Task instructions:
1 - Decide whether each statement below agrees with the artificial cell membranes post. Answer yes or no and quote the words from the post that decide it.
(a) Itay Budin is an assistant professor at the University of California, San Diego.
(b) The researchers reported their work in the Journal of the American Chemical Society.
(c) The cell membranes were created using a novel chemical reaction.
2 - From the artificial cell membranes post, extract the stretch from "Neal Devaraj, assistant" through "illuminate life’s origins.".
3 - Answer these questions from the artificial cell membranes post.
(a) What date does the post carry?
(b) Who is credited with the opening quotation, and under what title?
(c) According to the first response, in what year did Andrew Crosse report to the London electrical Society?
Top of Given text
UC San Diego: Artificial Cell Membranes

January 31st, 2012

“Specifically, robots, engineered organisms, and nanobots share a dangerous amplifying factor: They can self-replicate. A bomb is blown up only once – but one bot can become many, and quickly get out of control.”

Bill Joy, Why the Future Doesn’t Need Us

Via: UCSD:

Chemists have taken an important step in making artificial life forms from scratch. Using a novel chemical reaction, they have created self-assembling cell membranes, the structural envelopes that contain and support the reactions required for life.

Neal Devaraj, assistant professor of chemistry at the University of California, San Diego, and Itay Budin, a graduate student at Harvard University, report their success in the Journal of the American Chemical Society.

“One of our long term, very ambitious goals is to try to make an artificial cell, a synthetic living unit from the bottom up – to make a living organism from non-living molecules that have never been through or touched a living organism,” Devaraj said. “Presumably this occurred at some point in the past. Otherwise life wouldn’t exist.”

By assembling an essential component of earthly life with no biological precursors, they hope to illuminate life’s origins.

“We don’t understand this really fundamental step in our existence, which is how non-living matter went to living matter,” Devaraj said. “So this is a really ripe area to try to understand what knowledge we lack about how that transition might have occurred. That could teach us a lot – even the basic chemical, biological principles that are necessary for life.”

2 Responses to “UC San Diego: Artificial Cell Membranes”

  1. “In 1837, Andrew Crosse reported to the London electrical Society concerning the accidental spontaneous generation of life in the form of Acurus genus insects while he was conducting experiments on the formation of artificial crystals by means of prolonged exposure to weak electric current.”
    http://www.rexresearch.com/crosse/crosse.htm

  2. it is not that the knowledge is “lacked” but that it is not believed. because it is not ours.
Bottom of Given text
Top of Data extracts
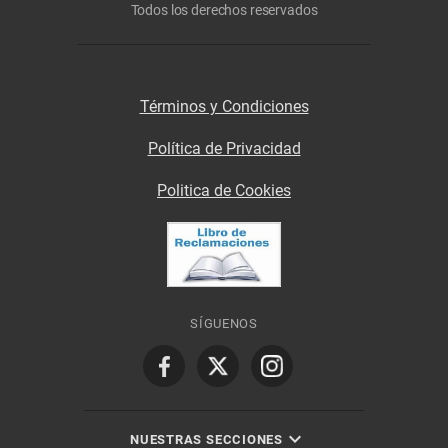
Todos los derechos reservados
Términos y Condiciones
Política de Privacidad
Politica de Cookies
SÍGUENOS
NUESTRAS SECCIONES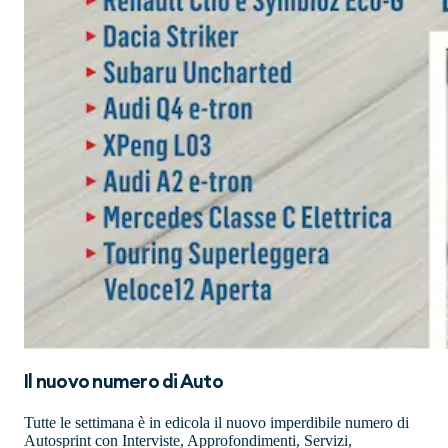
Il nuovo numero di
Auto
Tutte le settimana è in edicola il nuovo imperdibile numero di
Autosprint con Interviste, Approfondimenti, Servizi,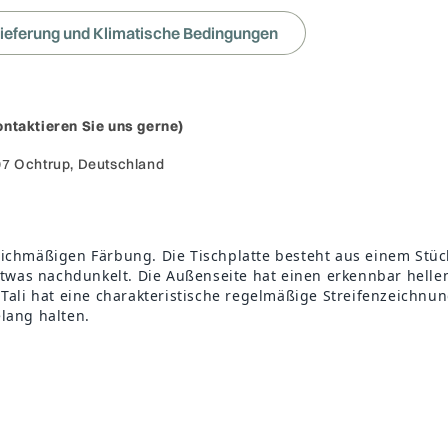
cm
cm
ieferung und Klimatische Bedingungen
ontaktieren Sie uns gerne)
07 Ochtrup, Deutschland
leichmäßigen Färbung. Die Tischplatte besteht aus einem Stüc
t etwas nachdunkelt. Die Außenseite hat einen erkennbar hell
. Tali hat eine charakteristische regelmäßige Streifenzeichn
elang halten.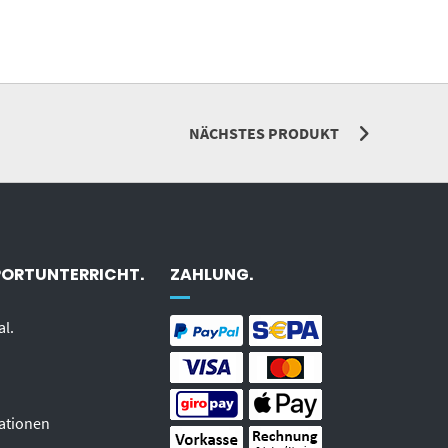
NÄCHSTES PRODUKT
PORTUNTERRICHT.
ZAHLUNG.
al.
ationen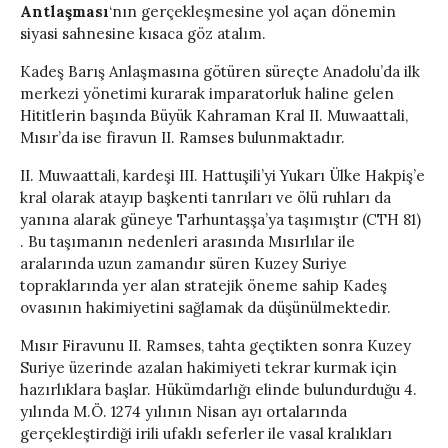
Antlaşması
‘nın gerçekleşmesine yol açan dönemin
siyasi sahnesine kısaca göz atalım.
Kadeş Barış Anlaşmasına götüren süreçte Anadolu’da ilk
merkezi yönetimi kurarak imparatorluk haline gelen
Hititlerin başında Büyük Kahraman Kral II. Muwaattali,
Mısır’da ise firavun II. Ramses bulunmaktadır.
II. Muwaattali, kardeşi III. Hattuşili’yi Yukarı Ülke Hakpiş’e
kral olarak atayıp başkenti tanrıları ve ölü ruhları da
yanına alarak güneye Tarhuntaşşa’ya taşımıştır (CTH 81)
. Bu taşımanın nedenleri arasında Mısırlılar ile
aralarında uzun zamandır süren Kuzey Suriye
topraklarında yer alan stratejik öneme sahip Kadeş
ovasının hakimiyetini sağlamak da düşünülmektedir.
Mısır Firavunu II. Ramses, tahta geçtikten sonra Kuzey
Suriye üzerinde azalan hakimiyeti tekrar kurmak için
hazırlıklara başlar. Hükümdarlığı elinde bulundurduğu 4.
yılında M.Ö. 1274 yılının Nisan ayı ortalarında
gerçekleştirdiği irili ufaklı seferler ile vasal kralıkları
Bottom of Data extracts
Top of Data extracts
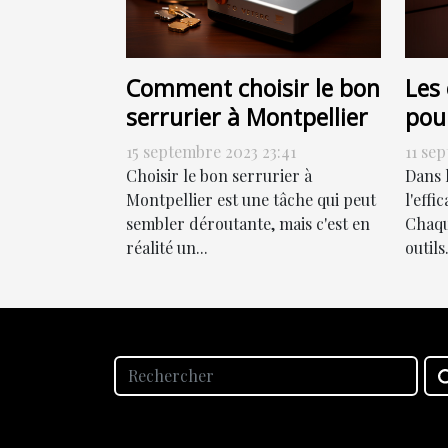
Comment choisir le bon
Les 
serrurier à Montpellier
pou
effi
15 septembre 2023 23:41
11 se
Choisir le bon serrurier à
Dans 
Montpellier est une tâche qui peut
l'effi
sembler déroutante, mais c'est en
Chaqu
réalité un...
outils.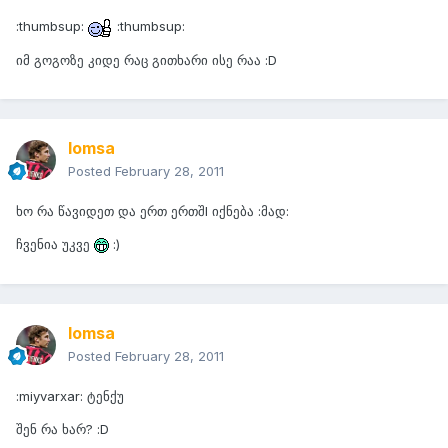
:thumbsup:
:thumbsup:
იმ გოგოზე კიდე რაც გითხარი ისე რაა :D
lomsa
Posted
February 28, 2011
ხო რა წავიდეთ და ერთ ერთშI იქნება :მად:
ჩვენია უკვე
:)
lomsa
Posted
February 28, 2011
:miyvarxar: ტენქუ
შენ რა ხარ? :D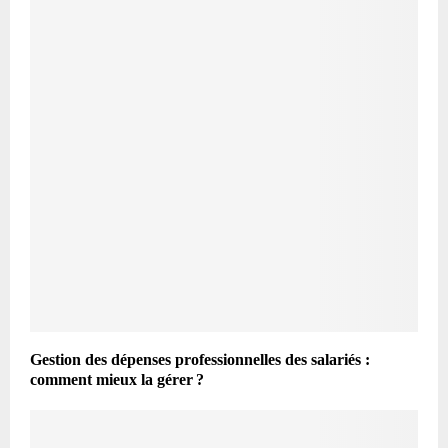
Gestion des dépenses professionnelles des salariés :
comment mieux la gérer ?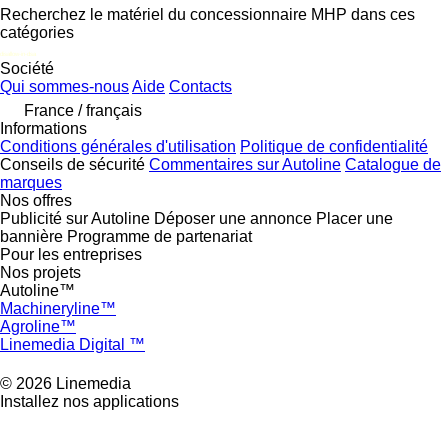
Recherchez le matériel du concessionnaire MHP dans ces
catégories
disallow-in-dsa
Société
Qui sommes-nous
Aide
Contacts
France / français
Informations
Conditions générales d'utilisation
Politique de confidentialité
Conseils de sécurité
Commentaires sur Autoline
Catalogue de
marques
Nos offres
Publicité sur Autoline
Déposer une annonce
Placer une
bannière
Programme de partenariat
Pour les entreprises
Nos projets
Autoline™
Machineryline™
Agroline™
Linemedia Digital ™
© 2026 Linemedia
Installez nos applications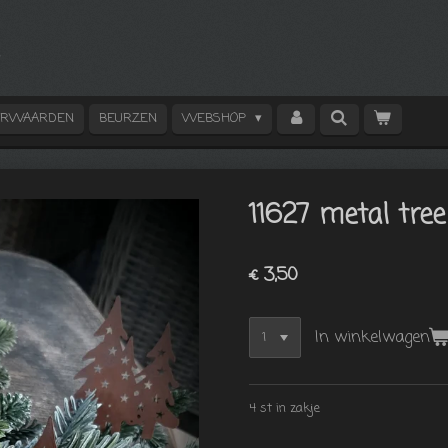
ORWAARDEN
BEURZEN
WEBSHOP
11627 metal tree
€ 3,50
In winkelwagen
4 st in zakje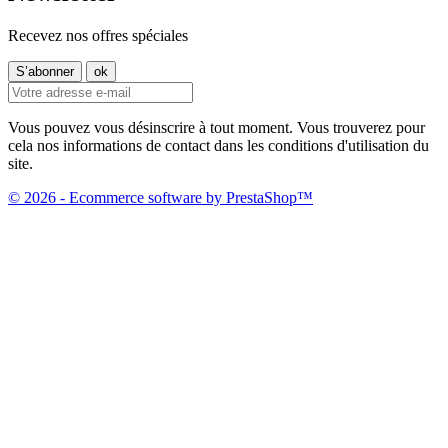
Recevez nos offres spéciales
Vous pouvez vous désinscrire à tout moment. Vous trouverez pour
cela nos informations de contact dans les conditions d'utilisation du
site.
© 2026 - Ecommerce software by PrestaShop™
Bottom of Data extracts
Top of Data extracts
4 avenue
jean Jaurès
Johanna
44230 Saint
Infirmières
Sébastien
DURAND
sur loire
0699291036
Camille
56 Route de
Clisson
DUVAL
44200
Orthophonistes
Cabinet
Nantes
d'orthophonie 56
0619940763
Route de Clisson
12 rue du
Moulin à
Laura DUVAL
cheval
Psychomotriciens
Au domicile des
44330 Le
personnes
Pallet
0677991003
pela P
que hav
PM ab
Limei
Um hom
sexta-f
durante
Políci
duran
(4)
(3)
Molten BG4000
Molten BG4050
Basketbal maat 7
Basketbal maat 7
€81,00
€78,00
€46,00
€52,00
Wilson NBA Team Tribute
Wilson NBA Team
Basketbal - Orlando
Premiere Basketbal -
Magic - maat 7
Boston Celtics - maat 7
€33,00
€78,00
Bottom of Data extracts
Results for each task:
1 -
(a) No: "Itay Budin, a graduate student at Harvard University"
(b) Yes: "report their success in the Journal of the American Chemical Society"
(c) Yes: "Using a novel chemical reaction, they have created self-assembling cell membranes"

2 -
Neal Devaraj, assistant professor of chemistry at the University of California, San Diego, and Itay Budin, a graduate student at Harvard University, report their success in the Journal of the American Chemical Society.

“One of our long term, very ambitious goals is to try to make an artificial cell, a synthetic living unit from the bottom up – to make a living organism from non-living molecules that have never been through or touched a living organism,” Devaraj said. “Presumably this occurred at some point in the past. Otherwise life wouldn’t exist.”

By assembling an essential component of earthly life with no biological precursors, they hope to illuminate life’s origins.

3 -
(a) January 31st, 2012
(b) Bill Joy, under the title Why the Future Doesn't Need Us
(c) 1837